Document understanding data:
::::::::

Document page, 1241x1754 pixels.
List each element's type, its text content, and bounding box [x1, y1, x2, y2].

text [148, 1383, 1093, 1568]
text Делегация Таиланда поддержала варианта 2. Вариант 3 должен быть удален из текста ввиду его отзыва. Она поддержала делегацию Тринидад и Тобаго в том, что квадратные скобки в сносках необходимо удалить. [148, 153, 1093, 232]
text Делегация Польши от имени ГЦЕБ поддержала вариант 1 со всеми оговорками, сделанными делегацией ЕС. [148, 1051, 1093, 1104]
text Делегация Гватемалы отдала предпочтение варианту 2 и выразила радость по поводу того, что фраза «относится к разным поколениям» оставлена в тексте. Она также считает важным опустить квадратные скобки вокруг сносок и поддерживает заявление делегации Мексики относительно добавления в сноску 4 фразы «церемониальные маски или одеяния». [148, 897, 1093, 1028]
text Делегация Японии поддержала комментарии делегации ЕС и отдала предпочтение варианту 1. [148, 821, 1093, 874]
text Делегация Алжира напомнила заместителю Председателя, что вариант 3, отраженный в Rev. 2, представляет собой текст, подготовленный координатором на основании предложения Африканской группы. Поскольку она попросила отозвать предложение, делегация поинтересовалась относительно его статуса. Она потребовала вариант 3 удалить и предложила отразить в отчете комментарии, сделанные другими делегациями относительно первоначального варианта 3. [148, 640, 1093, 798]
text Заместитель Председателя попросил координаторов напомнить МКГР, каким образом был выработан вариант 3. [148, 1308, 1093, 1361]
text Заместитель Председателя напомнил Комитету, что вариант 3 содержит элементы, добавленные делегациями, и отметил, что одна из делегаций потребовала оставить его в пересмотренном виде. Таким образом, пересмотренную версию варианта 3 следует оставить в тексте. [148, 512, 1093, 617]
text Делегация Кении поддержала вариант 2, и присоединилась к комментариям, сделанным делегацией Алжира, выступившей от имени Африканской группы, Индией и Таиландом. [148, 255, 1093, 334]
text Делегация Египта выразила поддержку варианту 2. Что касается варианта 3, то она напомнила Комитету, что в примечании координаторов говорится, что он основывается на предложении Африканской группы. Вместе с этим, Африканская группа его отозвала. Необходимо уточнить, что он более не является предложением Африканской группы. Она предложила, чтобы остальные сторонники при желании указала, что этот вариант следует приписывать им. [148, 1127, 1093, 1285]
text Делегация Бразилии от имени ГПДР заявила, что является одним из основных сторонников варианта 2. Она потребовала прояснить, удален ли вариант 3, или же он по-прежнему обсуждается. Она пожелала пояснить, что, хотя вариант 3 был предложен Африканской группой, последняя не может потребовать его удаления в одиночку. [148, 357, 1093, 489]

::::::::

Work item: Repeat exactly, please, each line from the beginning of the data through the line with "List each element's" in it, and only those lines.

Answer to the problem:
Document page, 1241x1754 pixels.
List each element's type, its text content, and bounding box [x1, y1, x2, y2].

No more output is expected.